OK secondary fermentation and bottle conditioning are two different things
Secondary fermentation is not really fermentation but rather the time we give the yeast to clean up some of the by products of the primary fermentation. So when the yeast are really active they make some compounds by accident that can be converted into alcohol later. These compounds are in very small amounts but do affect taste and we would much rather had the alcohol so we leave the yeast in the beer to clean them up. This can be done in the primary (the new way of thinking, less chance of infection and oxidization) or in a dedicated secondary fermenter (and older concept of homebrewing and now most just use a dedicated secondary for bulk aging of certain types of homebrew, others do it as they say it makes the beer clearer and to get the beer off the yeast cake). If I go into too much detail on either one of these methods it will start a raging argument about the need for secondaries or not, suffice to say read up about it and make your own mind up.

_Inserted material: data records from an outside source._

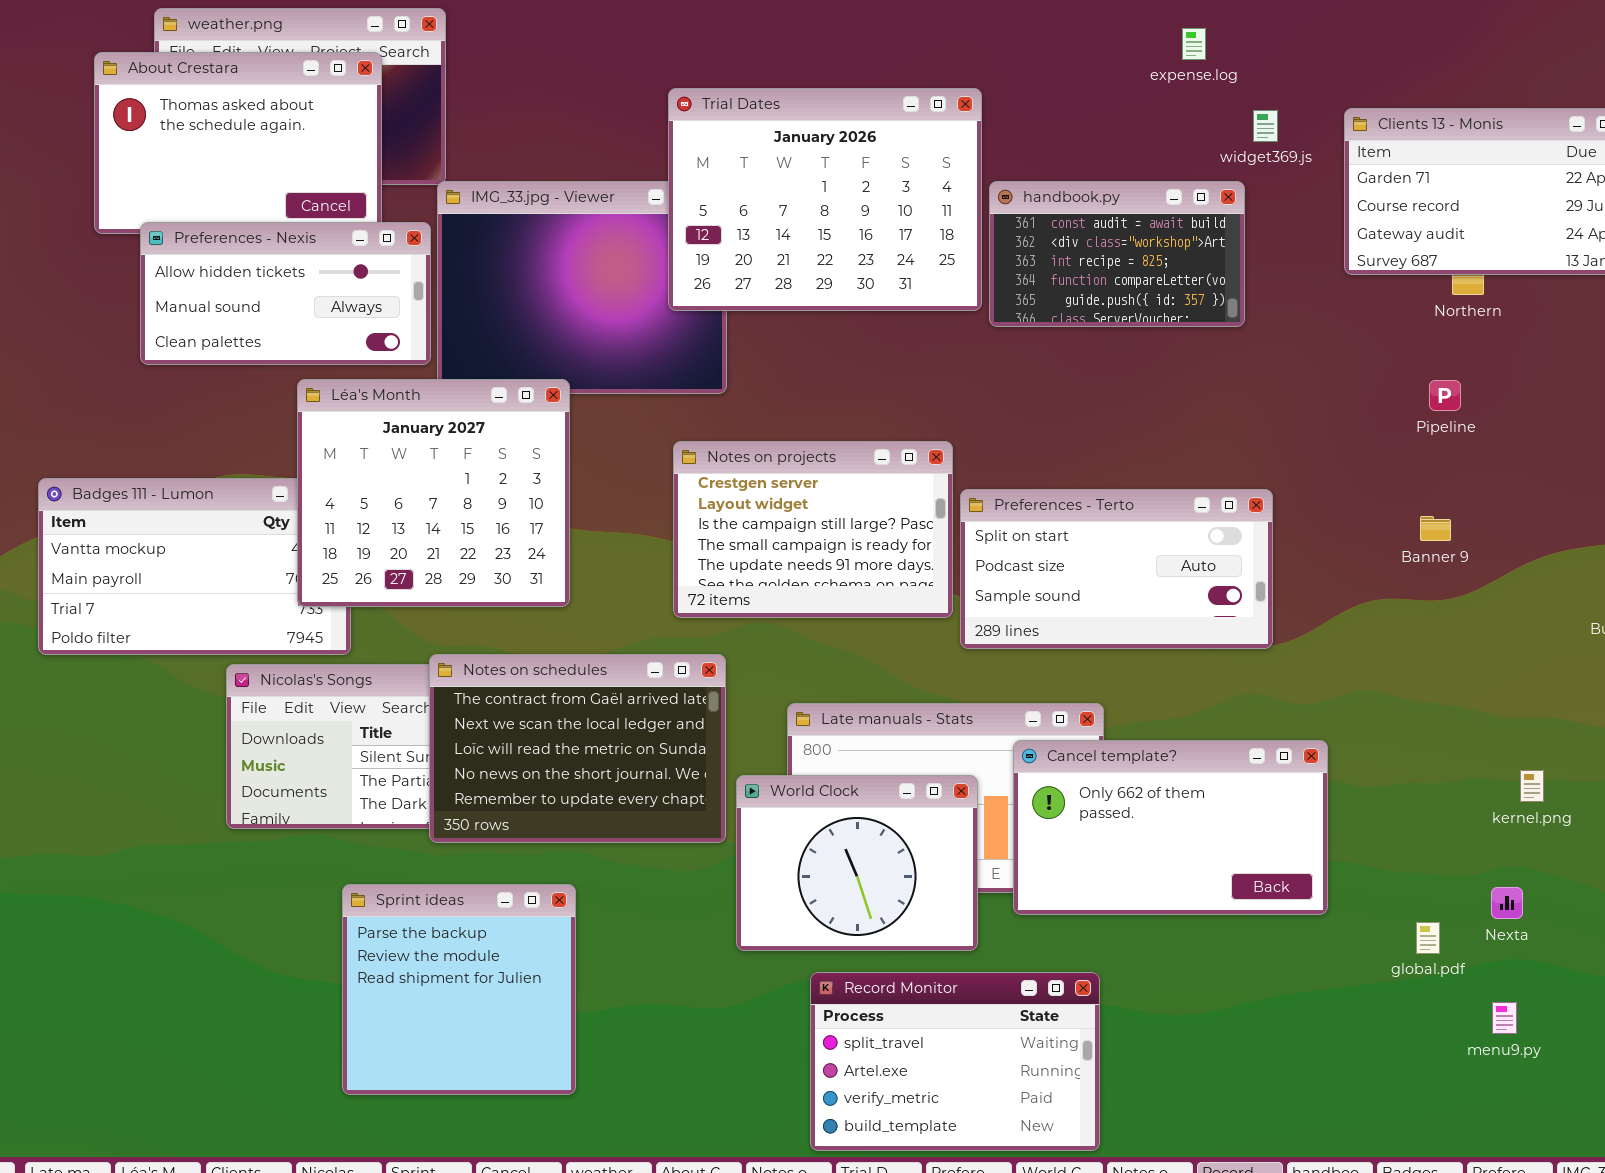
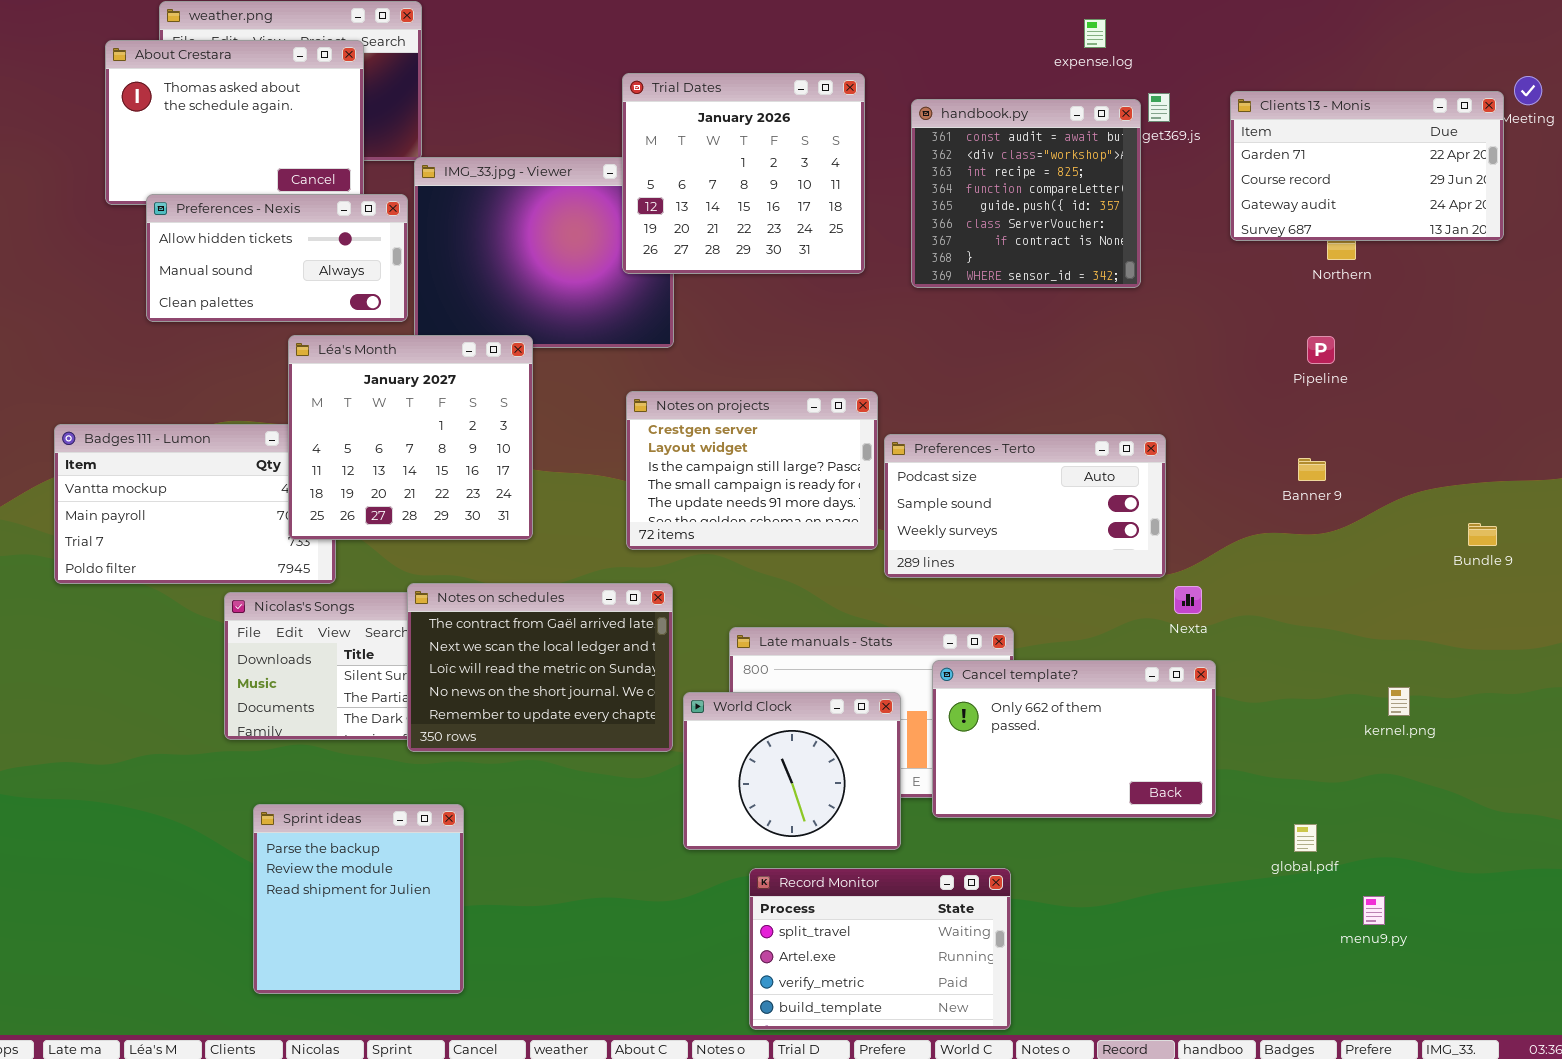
Trial Dates: [668,88,982,311] -> [622,73,865,274], resized
handbook.py: [989,181,1245,327] -> [911,99,1141,288], resized
Preferences - Terto: [960,489,1273,649] -> [884,434,1166,578], scrolled down 1 row
Sprint ideas: [342,884,576,1095] -> [253,804,464,994], moved
Nexta: [1491,887,1523,919] -> [1174,586,1202,614], moved

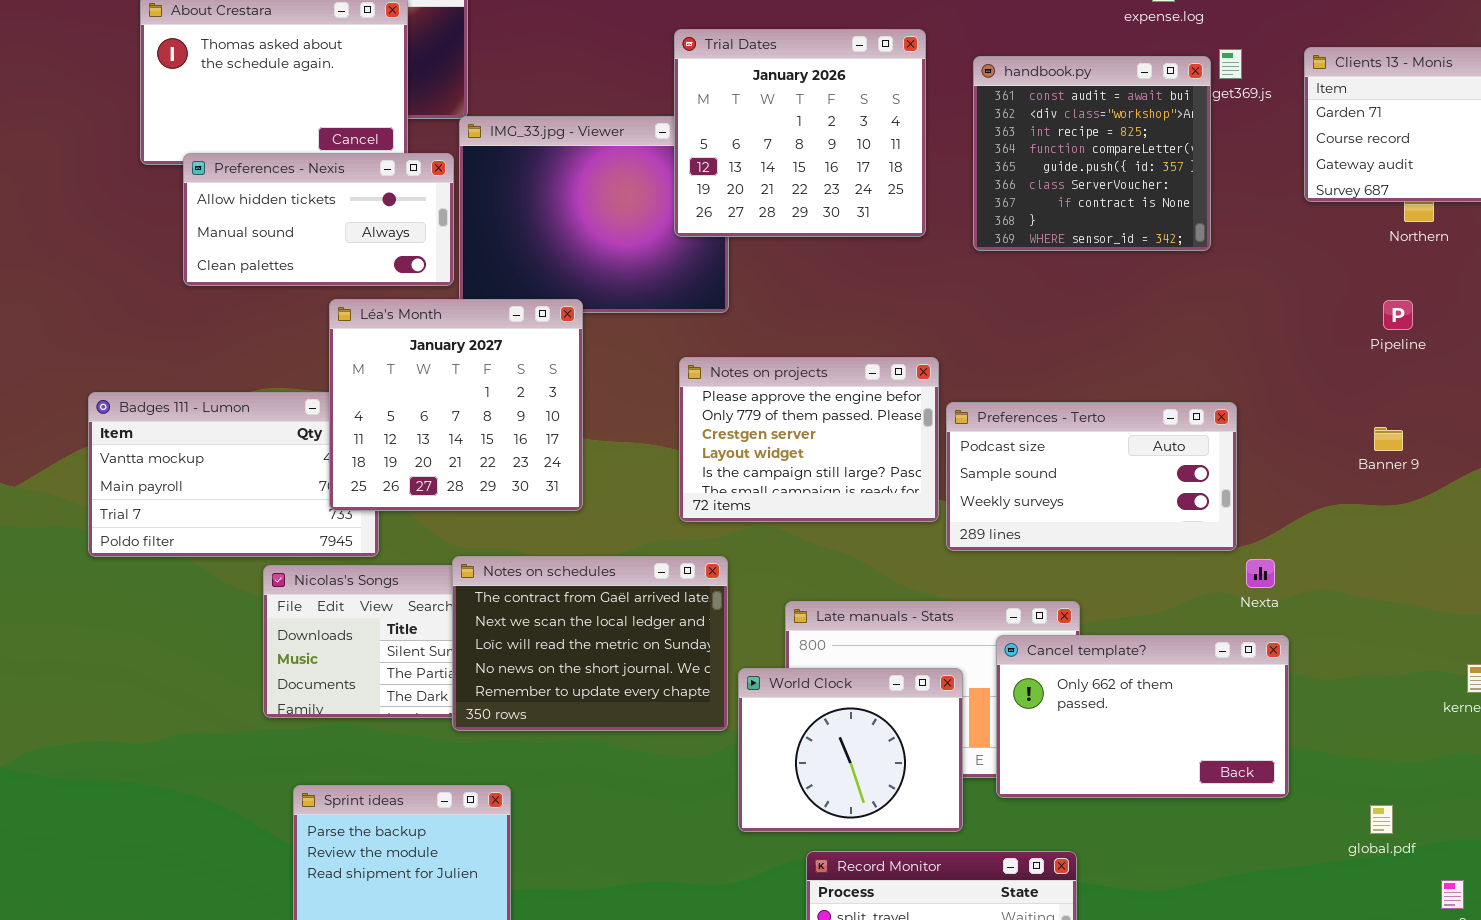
Notes on projects: [626,391,878,550] -> [679,357,939,522], scrolled up 2 rows

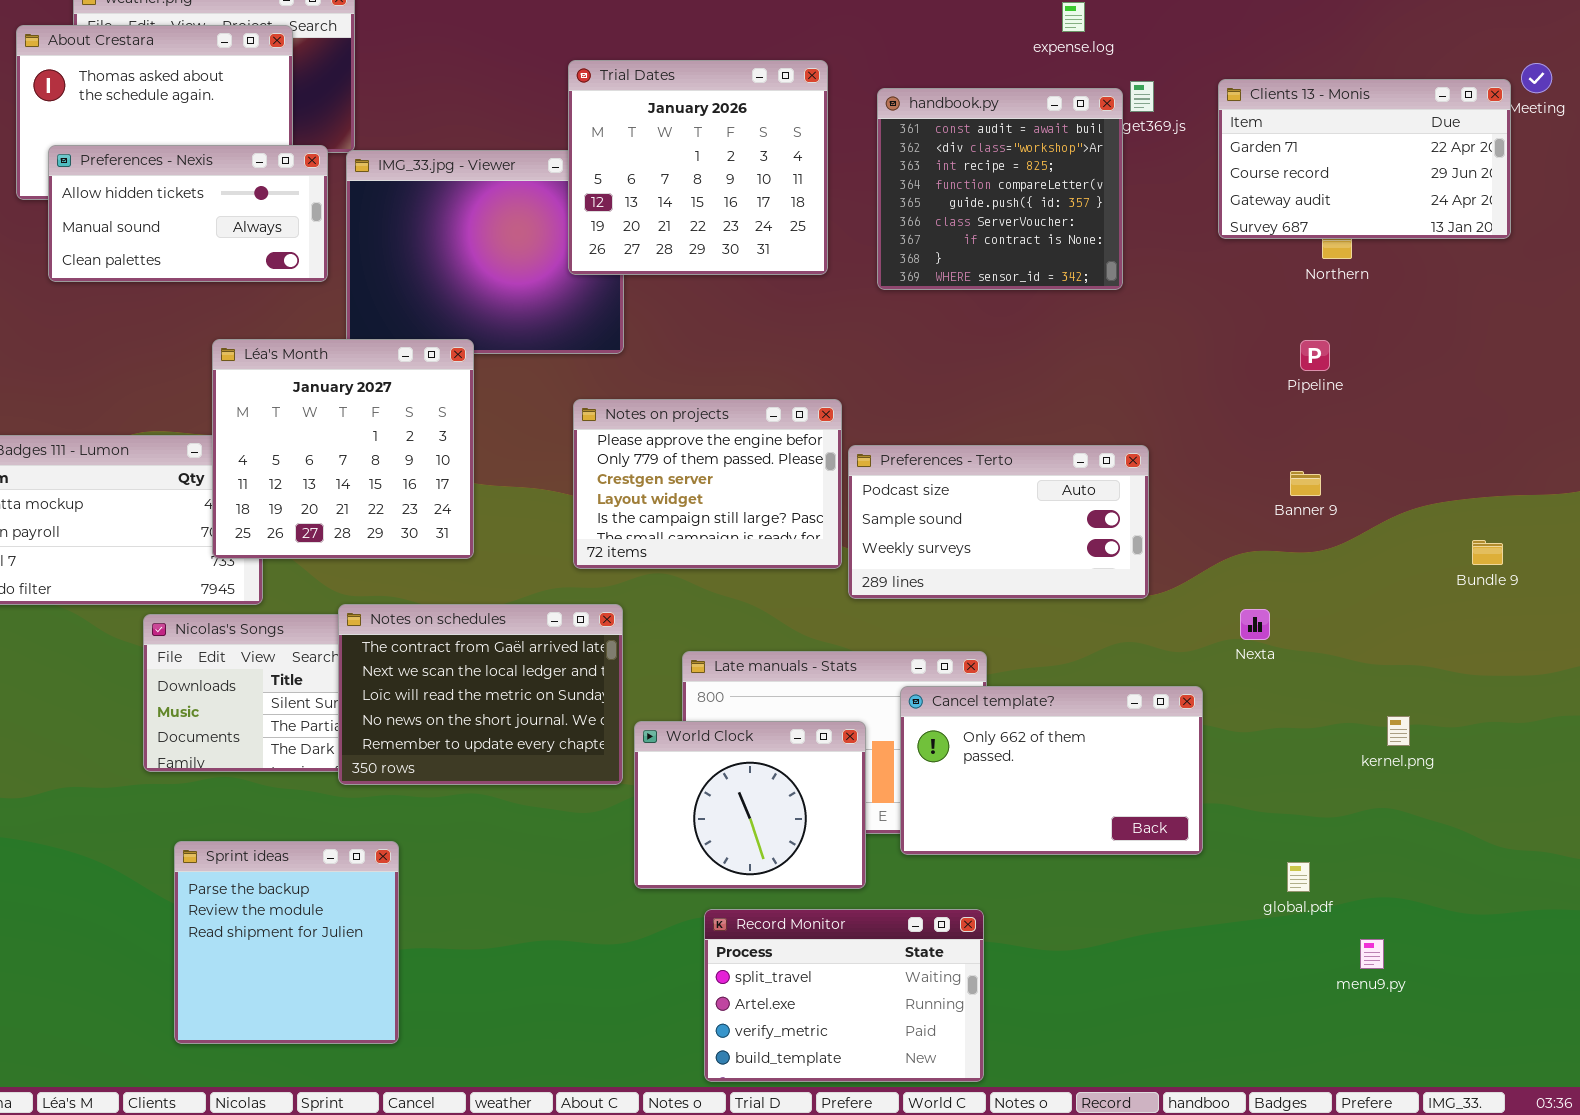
Preferences - Nexis: [183,153,454,286] -> [48,145,328,282], moved
Nexta: [1246,559,1275,588] -> [1240,609,1270,640], moved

Bottle conditioning is probably what your instructions are talking about, this is getting the CO2 to carbonate your beer. So your beer is finished fermenting which you confirm by having the same reading of your hydrometer for two or three days running. Just because the krausen has gone or the airlock is not bubbling does not mean that fermentation is or is not taking place. So after it is done fermenting you leave it for a week or so at the same temp or maybe a few degrees higher to clean up your beer (secondary fermentation) you then bottle your beer. This is mixing a small amount of sugar (dextrose, DME, Honey, brown sugar etc) with the beer to start it fermenting again. This then produces CO2 and because the beer is now in a bottle that CO2 can't escape and carbonates your beer the way it has been done since time began. If you are lucky enough to have a keg then you can skip this and force carb it with a bottle of pressurized CO2. When adding sugar use a bottle priming calculator so you add the right amount normal around 4oz for 5gallons. As too much will lead to bottle bombs and too little will lead to flat beer. Also check out batch priming vs adding sugar to the bottle as it adding sugar to the bottle it is hard to get it just right.